Look through the data below for the line with "-11,21 +11,21 @@" and the line with "solid transparent;border-top:8px solid", then output those two and all lines in between, exactly as written.

START Provided data

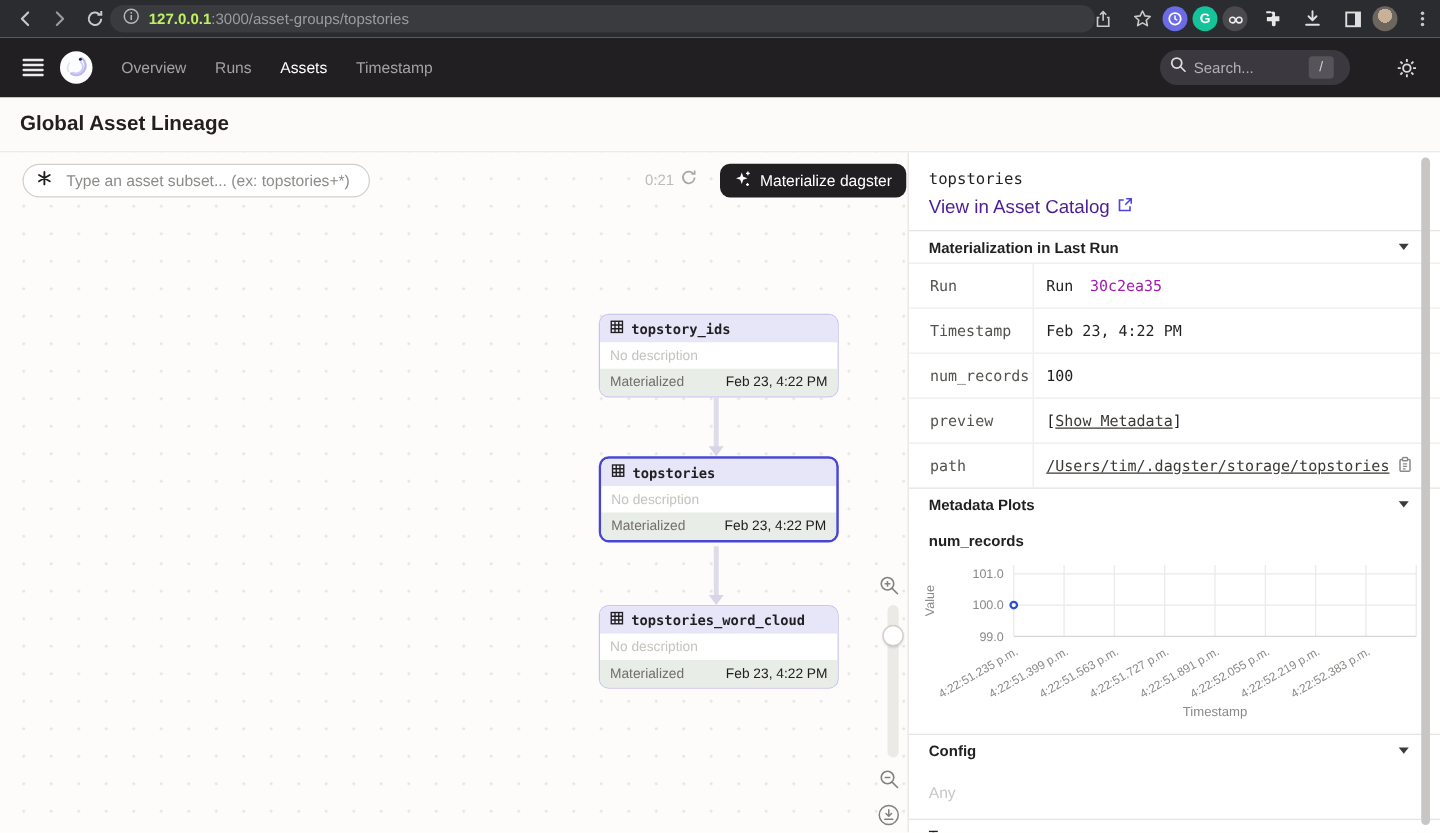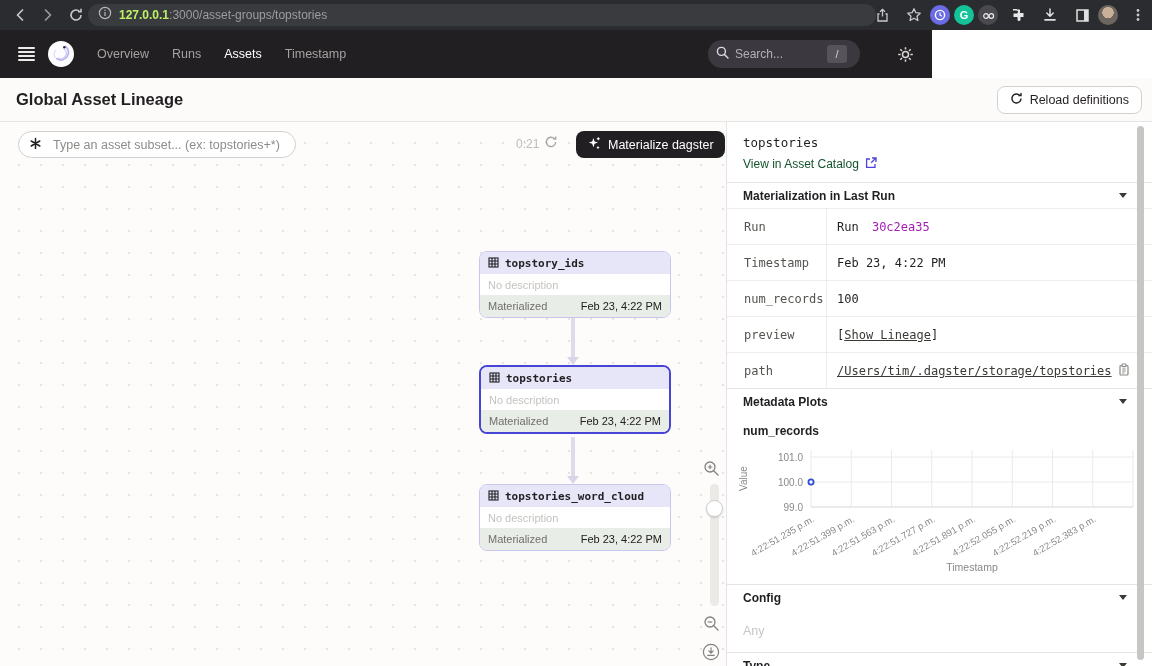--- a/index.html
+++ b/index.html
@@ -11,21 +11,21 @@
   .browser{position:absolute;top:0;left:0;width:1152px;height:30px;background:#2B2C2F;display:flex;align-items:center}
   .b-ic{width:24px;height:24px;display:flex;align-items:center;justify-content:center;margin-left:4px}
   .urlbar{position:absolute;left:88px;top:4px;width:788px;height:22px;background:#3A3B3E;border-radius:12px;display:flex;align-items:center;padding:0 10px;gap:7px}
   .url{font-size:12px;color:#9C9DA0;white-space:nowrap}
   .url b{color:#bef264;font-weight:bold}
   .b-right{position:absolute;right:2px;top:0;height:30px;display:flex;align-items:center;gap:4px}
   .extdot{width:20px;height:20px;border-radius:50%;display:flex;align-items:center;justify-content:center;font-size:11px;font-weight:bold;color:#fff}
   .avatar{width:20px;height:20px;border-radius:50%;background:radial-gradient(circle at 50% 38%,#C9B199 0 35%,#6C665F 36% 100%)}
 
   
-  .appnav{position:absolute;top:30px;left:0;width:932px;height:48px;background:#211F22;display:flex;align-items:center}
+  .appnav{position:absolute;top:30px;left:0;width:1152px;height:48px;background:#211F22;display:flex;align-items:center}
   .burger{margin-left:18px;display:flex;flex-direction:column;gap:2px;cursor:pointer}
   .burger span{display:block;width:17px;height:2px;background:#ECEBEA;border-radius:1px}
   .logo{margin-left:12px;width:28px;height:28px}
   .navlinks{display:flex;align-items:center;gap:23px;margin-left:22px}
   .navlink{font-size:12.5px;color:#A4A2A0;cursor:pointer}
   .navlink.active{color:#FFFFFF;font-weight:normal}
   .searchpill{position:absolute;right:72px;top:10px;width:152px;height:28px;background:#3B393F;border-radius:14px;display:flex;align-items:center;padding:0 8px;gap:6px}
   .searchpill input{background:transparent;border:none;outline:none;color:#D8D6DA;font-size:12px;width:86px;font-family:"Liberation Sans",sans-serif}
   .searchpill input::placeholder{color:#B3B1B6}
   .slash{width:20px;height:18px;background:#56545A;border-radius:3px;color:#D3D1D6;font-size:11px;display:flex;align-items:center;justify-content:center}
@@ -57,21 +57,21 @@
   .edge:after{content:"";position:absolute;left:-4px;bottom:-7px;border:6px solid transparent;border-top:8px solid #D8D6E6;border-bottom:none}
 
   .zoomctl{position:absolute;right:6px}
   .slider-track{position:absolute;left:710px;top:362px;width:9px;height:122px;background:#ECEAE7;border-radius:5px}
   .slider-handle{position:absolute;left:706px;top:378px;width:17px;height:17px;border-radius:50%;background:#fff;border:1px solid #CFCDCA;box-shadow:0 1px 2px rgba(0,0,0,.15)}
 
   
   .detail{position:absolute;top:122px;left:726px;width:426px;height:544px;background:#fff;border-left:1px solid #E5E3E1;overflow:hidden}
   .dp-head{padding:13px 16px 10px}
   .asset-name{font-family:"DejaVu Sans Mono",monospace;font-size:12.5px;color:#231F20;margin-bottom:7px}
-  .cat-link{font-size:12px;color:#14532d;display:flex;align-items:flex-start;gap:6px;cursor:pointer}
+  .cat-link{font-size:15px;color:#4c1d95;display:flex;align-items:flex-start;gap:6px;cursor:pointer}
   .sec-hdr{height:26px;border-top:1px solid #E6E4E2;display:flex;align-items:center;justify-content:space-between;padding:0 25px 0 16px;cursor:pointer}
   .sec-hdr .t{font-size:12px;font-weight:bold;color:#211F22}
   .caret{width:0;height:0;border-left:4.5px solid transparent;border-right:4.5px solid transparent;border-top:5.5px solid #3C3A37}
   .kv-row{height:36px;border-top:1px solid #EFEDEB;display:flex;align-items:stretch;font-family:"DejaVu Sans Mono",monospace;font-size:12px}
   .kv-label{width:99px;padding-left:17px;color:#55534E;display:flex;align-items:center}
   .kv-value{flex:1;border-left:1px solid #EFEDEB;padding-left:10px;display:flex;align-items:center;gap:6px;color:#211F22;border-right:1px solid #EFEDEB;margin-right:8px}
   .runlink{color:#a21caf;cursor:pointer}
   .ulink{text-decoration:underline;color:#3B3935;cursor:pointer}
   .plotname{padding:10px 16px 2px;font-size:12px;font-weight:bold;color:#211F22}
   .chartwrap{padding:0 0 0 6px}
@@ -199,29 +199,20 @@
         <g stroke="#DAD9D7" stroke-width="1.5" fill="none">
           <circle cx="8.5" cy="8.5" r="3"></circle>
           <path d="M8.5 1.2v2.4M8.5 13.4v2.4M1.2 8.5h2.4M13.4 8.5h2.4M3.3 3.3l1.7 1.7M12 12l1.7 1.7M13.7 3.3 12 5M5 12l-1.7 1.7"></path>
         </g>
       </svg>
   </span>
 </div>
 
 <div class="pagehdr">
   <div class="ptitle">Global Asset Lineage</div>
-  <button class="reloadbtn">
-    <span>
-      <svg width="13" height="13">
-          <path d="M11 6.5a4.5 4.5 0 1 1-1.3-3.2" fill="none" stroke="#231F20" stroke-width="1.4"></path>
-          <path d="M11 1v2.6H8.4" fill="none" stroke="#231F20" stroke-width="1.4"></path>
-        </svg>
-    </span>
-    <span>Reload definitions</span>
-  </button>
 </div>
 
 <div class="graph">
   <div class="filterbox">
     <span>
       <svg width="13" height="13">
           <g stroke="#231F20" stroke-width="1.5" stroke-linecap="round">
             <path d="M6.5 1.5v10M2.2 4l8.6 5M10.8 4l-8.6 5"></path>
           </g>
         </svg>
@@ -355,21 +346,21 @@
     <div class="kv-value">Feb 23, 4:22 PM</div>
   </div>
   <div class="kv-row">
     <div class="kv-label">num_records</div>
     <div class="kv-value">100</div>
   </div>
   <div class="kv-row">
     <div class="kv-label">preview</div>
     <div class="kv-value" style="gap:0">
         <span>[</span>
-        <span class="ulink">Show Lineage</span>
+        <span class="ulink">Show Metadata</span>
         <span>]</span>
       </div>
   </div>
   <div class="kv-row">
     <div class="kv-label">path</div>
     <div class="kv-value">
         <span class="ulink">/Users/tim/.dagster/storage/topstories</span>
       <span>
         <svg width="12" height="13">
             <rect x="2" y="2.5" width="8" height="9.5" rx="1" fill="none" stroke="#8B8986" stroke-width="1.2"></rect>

END Provided data
START Provided data

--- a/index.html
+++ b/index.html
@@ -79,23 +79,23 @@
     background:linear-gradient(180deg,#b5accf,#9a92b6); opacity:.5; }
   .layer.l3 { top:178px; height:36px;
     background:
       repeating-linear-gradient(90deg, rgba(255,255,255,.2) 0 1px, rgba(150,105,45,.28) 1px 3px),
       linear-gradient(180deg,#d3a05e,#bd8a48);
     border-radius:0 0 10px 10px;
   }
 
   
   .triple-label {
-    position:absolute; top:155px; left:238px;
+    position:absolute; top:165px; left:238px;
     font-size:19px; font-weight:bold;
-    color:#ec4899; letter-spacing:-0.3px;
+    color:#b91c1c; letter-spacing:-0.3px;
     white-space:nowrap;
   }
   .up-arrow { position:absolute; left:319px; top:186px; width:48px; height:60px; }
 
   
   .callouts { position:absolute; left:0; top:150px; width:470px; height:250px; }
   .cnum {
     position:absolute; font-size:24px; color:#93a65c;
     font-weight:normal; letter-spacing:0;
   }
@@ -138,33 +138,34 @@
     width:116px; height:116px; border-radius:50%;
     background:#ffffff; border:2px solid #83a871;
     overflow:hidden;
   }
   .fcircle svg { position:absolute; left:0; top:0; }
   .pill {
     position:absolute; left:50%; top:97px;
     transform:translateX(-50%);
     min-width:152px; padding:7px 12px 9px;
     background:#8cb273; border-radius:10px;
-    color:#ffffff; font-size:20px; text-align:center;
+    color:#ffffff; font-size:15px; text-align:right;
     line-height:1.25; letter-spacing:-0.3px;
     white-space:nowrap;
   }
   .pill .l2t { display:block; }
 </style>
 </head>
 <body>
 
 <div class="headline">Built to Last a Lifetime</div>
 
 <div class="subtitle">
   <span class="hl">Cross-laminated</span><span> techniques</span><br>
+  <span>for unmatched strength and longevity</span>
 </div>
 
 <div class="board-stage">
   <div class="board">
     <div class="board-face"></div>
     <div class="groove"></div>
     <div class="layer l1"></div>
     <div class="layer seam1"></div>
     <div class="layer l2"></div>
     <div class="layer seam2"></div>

END Provided data

■ Response for this exercise:
@@ -11,21 +11,21 @@
   .browser{position:absolute;top:0;left:0;width:1152px;height:30px;background:#2B2C2F;display:flex;align-items:center}
   .b-ic{width:24px;height:24px;display:flex;align-items:center;justify-content:center;margin-left:4px}
   .urlbar{position:absolute;left:88px;top:4px;width:788px;height:22px;background:#3A3B3E;border-radius:12px;display:flex;align-items:center;padding:0 10px;gap:7px}
   .url{font-size:12px;color:#9C9DA0;white-space:nowrap}
   .url b{color:#bef264;font-weight:bold}
   .b-right{position:absolute;right:2px;top:0;height:30px;display:flex;align-items:center;gap:4px}
   .extdot{width:20px;height:20px;border-radius:50%;display:flex;align-items:center;justify-content:center;font-size:11px;font-weight:bold;color:#fff}
   .avatar{width:20px;height:20px;border-radius:50%;background:radial-gradient(circle at 50% 38%,#C9B199 0 35%,#6C665F 36% 100%)}
 
   
-  .appnav{position:absolute;top:30px;left:0;width:932px;height:48px;background:#211F22;display:flex;align-items:center}
+  .appnav{position:absolute;top:30px;left:0;width:1152px;height:48px;background:#211F22;display:flex;align-items:center}
   .burger{margin-left:18px;display:flex;flex-direction:column;gap:2px;cursor:pointer}
   .burger span{display:block;width:17px;height:2px;background:#ECEBEA;border-radius:1px}
   .logo{margin-left:12px;width:28px;height:28px}
   .navlinks{display:flex;align-items:center;gap:23px;margin-left:22px}
   .navlink{font-size:12.5px;color:#A4A2A0;cursor:pointer}
   .navlink.active{color:#FFFFFF;font-weight:normal}
   .searchpill{position:absolute;right:72px;top:10px;width:152px;height:28px;background:#3B393F;border-radius:14px;display:flex;align-items:center;padding:0 8px;gap:6px}
   .searchpill input{background:transparent;border:none;outline:none;color:#D8D6DA;font-size:12px;width:86px;font-family:"Liberation Sans",sans-serif}
   .searchpill input::placeholder{color:#B3B1B6}
   .slash{width:20px;height:18px;background:#56545A;border-radius:3px;color:#D3D1D6;font-size:11px;display:flex;align-items:center;justify-content:center}
@@ -57,21 +57,21 @@
   .edge:after{content:"";position:absolute;left:-4px;bottom:-7px;border:6px solid transparent;border-top:8px solid #D8D6E6;border-bottom:none}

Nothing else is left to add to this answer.